📝 SummarXiv

Abstract

In order to derive unbiased cosmological parameters from Stage-IV surveys, we need models that can predict the matter power spectrum for at least $k\,\lesssim\,10\,h\mathrm{\,Mpc^{-1}}$ with percent-level precision. The main challenge in this endeavour is that baryonic feedback significantly redistributes matter on large scales, but to an unknown degree. Here, we present an improved version of the "resummation" model, which maps observed halo baryon fractions of massive haloes ($M_{\mathrm{500c}}\gtrsim 10^{12.5}\, \mathrm{M_\odot}$) to a flexible suppression signal - i.e. the ratio of baryonic to dark-matter-only (DMO) matter power spectra - using zero free parameters. We apply this model to the FLAMINGO hydrodynamical simulations, obtaining a typical precision of $\lesssim 1\%$ for $k\,\leq\,10\,h\mathrm{\,Mpc^{-1}}$ given mean halo baryon fractions within the spherical overdensity radii $R_{\mathrm{500c}}$ and $R_{\mathrm{200m}}$. When only those within $R_{\mathrm{500c}}$ are available, we still obtain $\lesssim 2\%$ precision.

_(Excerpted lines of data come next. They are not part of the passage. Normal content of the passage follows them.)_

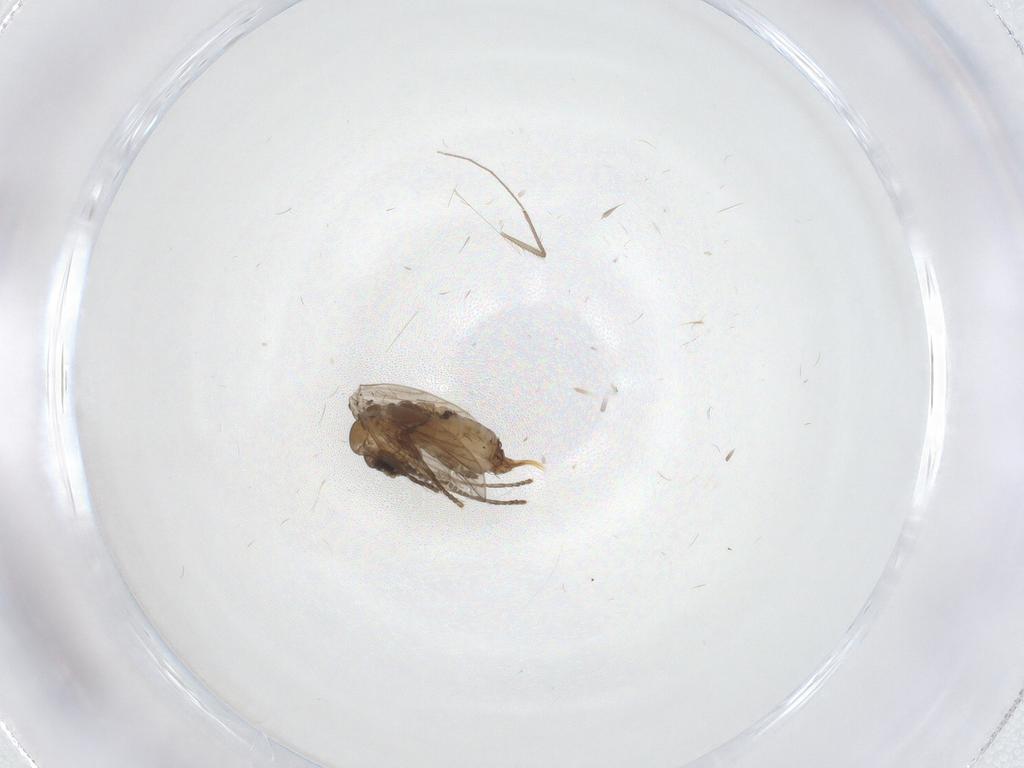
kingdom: Animalia
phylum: Arthropoda
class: Insecta
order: Diptera
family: Psychodidae
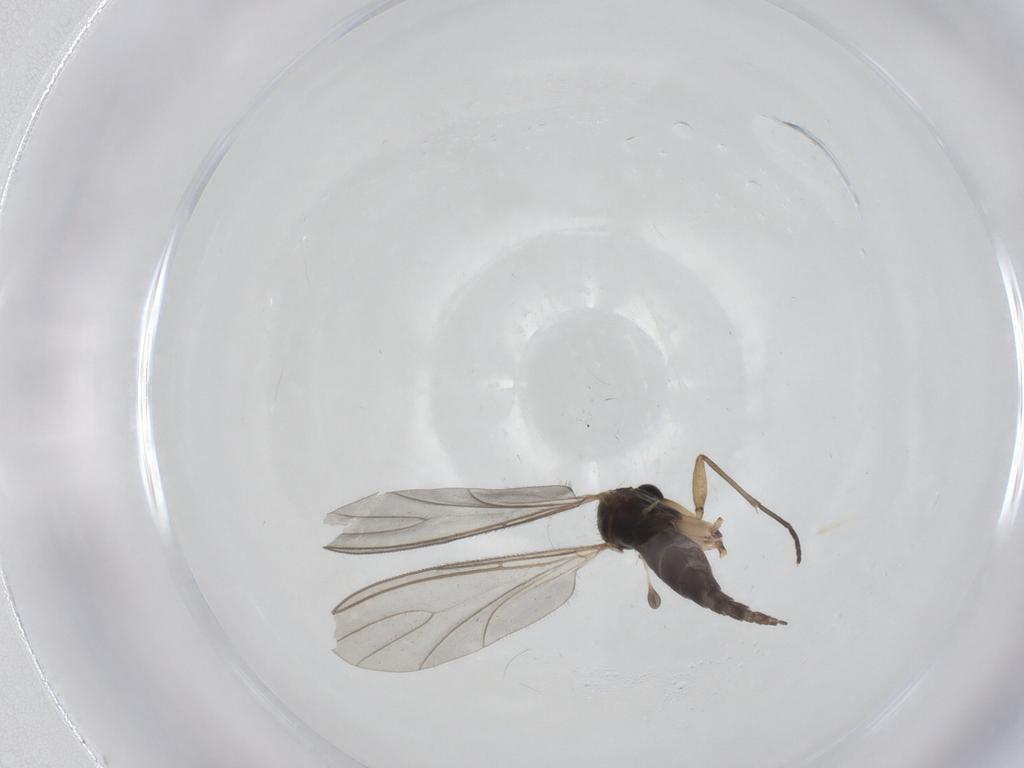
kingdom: Animalia
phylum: Arthropoda
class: Insecta
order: Diptera
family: Sciaridae
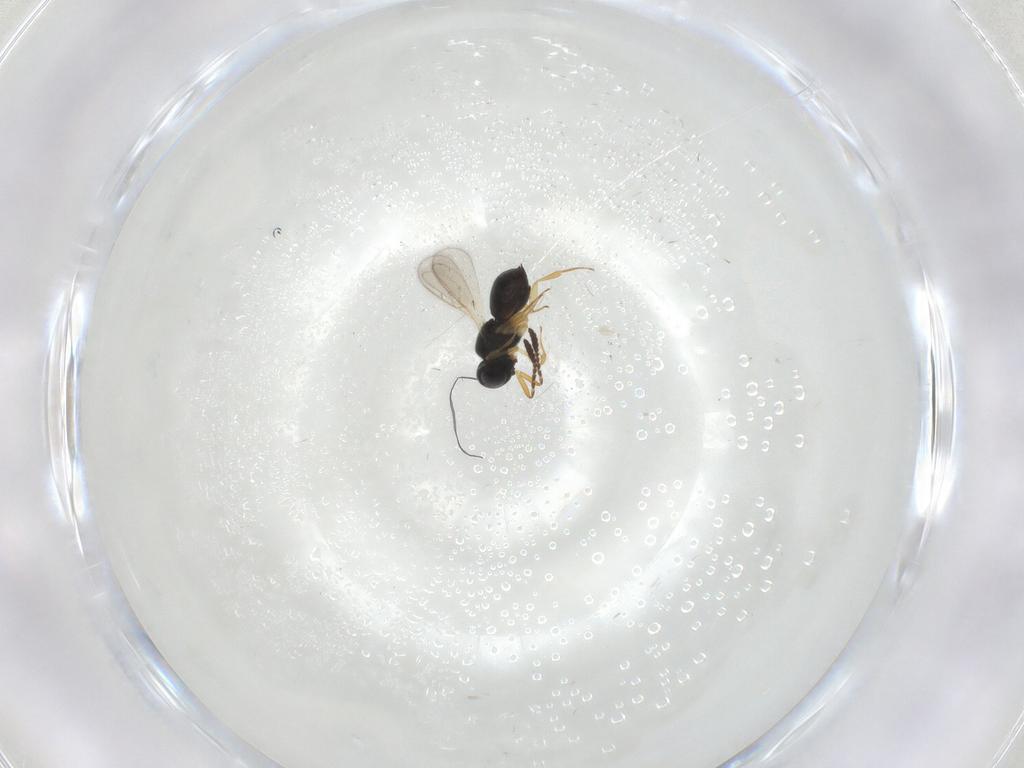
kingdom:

We show that given small-scale stellar mass fractions, the model can be extended to yield $\lesssim 3\%$ precise suppression signals for all scales measured ($k\,\leq\,25\,h\mathrm{\,Mpc^{-1}}$). We also extend the model to redshifts $z>0$. Central to the model is a seemingly mass-independent and feedback-independent relation that allows observed halo masses to be mapped to equivalent DMO halo masses using only observed mean halo baryon fractions, to $\lesssim 1\%$ precision. We demonstrate that this relation can also be used to retrieve the DMO halo mass function from observed halo masses and baryon fractions with percent-level precision, without any assumptions on the strength of feedback. A Python package implementing the resummation model is made publicly available.